People generally look at talent as some magical quality that you either have or you don’t. Coaches hope to find the elusive talented individual that will become a great fencer. Athletes admire the talent of the top competitors.
Talent, however, is an illusion.
The greatest factor separating the “talented” from “untalented” is their beliefs. While athletes may be different sizes and strengths, and have differing levels of coordination, their ability to perform and achieve greatness is defined by their beliefs. The quality that will determine a person’s ability to achieve something is their belief in that ability. “Untalented” people believe that they are less capable. Because of their belief, they unconsciously limit themselves.
Beliefs are determined by experience. Experiences of failure–especially in childhood–can cause a person to associate themselves with that failure. They believe that they should fail. Similarly, experiences of success have a positive influence on a person’s belief system. As soon as a belief is in place, a person will unconsciously seek to reaffirm it. The student who believes he is bad at math will be very clumsy with numbers; the child who believes himself to be athletic will seek out sports and learn them more quickly.
It’s important to recognize that these traits have nothing to do with “reality”. They are products of belief systems.
An example of the influence of belief on athletic performance can be seen in the phenomenon of “relative age effect” [pdf]. Children born during the earlier part of a cut-off period in an age-restricted sports league generally fair better competitively than those born at the later end due to developmental differences (the physiological and psychological differences between a 10 and 11 year old can be enormous). The result is the older children are more successful and have higher numbers of representation as adults in professional sports. These children grow up experiencing success and therefore come to believe that it should be expected–resulting in greater performance and continued success. The younger children grow up with fewer success experiences and are, therefore, less likely to develop the belief systems that would allow them to excel–and more likely to develop one that would inhibit success.

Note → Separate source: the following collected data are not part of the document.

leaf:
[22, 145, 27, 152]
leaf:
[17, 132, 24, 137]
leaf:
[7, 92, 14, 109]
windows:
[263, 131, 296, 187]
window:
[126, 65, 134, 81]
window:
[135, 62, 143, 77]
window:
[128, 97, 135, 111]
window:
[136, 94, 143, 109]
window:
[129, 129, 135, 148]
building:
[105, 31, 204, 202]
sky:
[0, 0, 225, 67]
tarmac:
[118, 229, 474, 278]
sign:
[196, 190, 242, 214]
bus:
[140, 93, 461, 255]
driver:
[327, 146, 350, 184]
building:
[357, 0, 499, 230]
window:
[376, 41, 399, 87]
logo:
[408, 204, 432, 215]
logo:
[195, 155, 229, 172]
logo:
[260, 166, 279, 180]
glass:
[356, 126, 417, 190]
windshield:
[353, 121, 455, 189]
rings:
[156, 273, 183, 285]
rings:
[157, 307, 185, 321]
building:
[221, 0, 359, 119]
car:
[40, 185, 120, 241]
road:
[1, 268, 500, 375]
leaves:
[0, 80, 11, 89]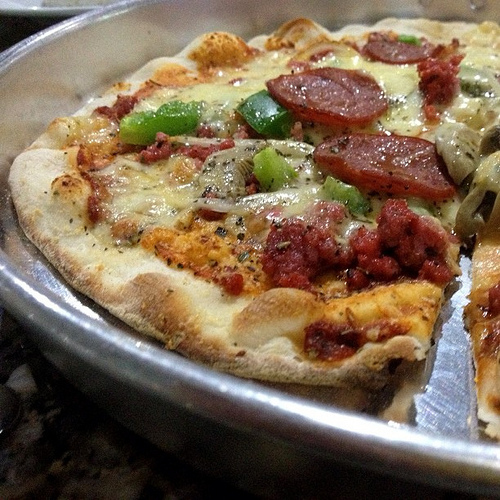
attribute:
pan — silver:
[2, 1, 500, 498]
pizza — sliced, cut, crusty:
[11, 20, 499, 405]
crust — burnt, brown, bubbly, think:
[9, 121, 428, 386]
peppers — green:
[112, 95, 205, 153]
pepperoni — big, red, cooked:
[264, 64, 389, 128]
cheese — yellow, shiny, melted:
[85, 33, 496, 274]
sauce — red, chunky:
[263, 197, 451, 285]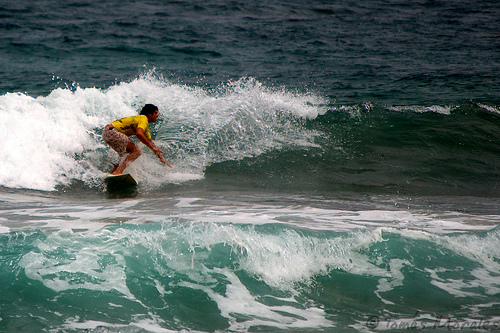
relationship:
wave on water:
[2, 64, 497, 202] [4, 5, 492, 333]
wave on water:
[0, 217, 499, 332] [4, 5, 492, 333]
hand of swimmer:
[151, 147, 167, 156] [99, 101, 173, 177]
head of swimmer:
[137, 102, 163, 122] [99, 101, 173, 177]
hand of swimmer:
[157, 159, 174, 169] [99, 101, 173, 177]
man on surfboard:
[99, 101, 173, 177] [104, 164, 141, 195]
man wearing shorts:
[99, 101, 173, 177] [101, 125, 132, 156]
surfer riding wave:
[99, 101, 173, 177] [2, 64, 497, 202]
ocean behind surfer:
[0, 0, 498, 103] [99, 101, 173, 177]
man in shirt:
[99, 101, 173, 177] [109, 114, 153, 140]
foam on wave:
[2, 74, 314, 184] [2, 64, 497, 202]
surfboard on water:
[104, 164, 141, 195] [4, 5, 492, 333]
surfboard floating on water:
[104, 164, 141, 195] [4, 5, 492, 333]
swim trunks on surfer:
[101, 125, 132, 156] [99, 101, 173, 177]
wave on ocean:
[2, 64, 497, 202] [0, 0, 498, 103]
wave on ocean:
[0, 217, 499, 332] [0, 0, 498, 103]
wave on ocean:
[387, 60, 493, 91] [0, 0, 498, 103]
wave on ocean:
[302, 37, 330, 50] [0, 0, 498, 103]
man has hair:
[99, 101, 173, 177] [141, 105, 158, 115]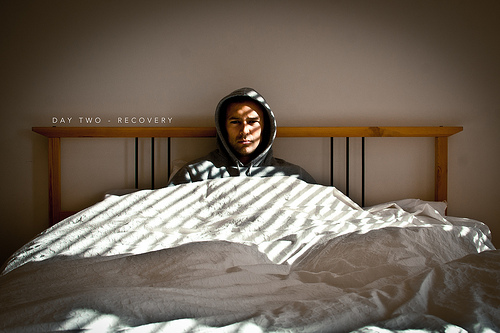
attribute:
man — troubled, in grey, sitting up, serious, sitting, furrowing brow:
[164, 85, 319, 197]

Other factors can also influence belief systems: parental support, childhood trauma, late onset of puberty, etc.
Belief systems, however, are not unchangeable. The secret in turning an untalented fencer into a talented one (and, for that matter, a talented fencer into a truly exceptional one) is to change the limiting beliefs that are undermining progress.
Some of the limiting beliefs will be very easy to identify. Negative statements like, “I’m a slow learner,” “I’m no good at this,” “I always get this wrong,” are rooted in limiting beliefs.
One way to alter beliefs is through visualization. Much in the way you might employ ideomotor training to improve technique, you can visualize yourself succeeding where you believe you should fail. Imagine yourself using a wide array of techniques and tactics to beat an opponent against whom you inexplicably always lose. Visualize yourself behaving with characteristics of a confident, superior fencer. See yourself as a dominant being. While you imagine these things, you should be creating positive emotional associations with them. When your habitual doubts appear, let them go and continue to focus on the image and the positive emotions. Reinforce new beliefs through the “virtual” experiences that you visualize.
Coaches should recognize that it is their students’ beliefs that are determining their talent. If the coach can help fencers identify and change limiting beliefs, he will find his group progressing tremendously. All of his students will be “talented”.
The only way to alter beliefs is through practice. Recognize that there is no reason that you need to continue to have any particular belief about yourself and practice changing it. You will become as talented as you can believe you are.
An excellent resource to better understand belief systems and how they can be changed is Maxwell Maltz’ Psycho-Cybernetics. Published in 1960 (and not to be confused with the more recent, and commercially opportunistic, The “New” Psycho-Cybernetics), it has had tremendous influence on both the “self-improvement” industry as well as sports psychology.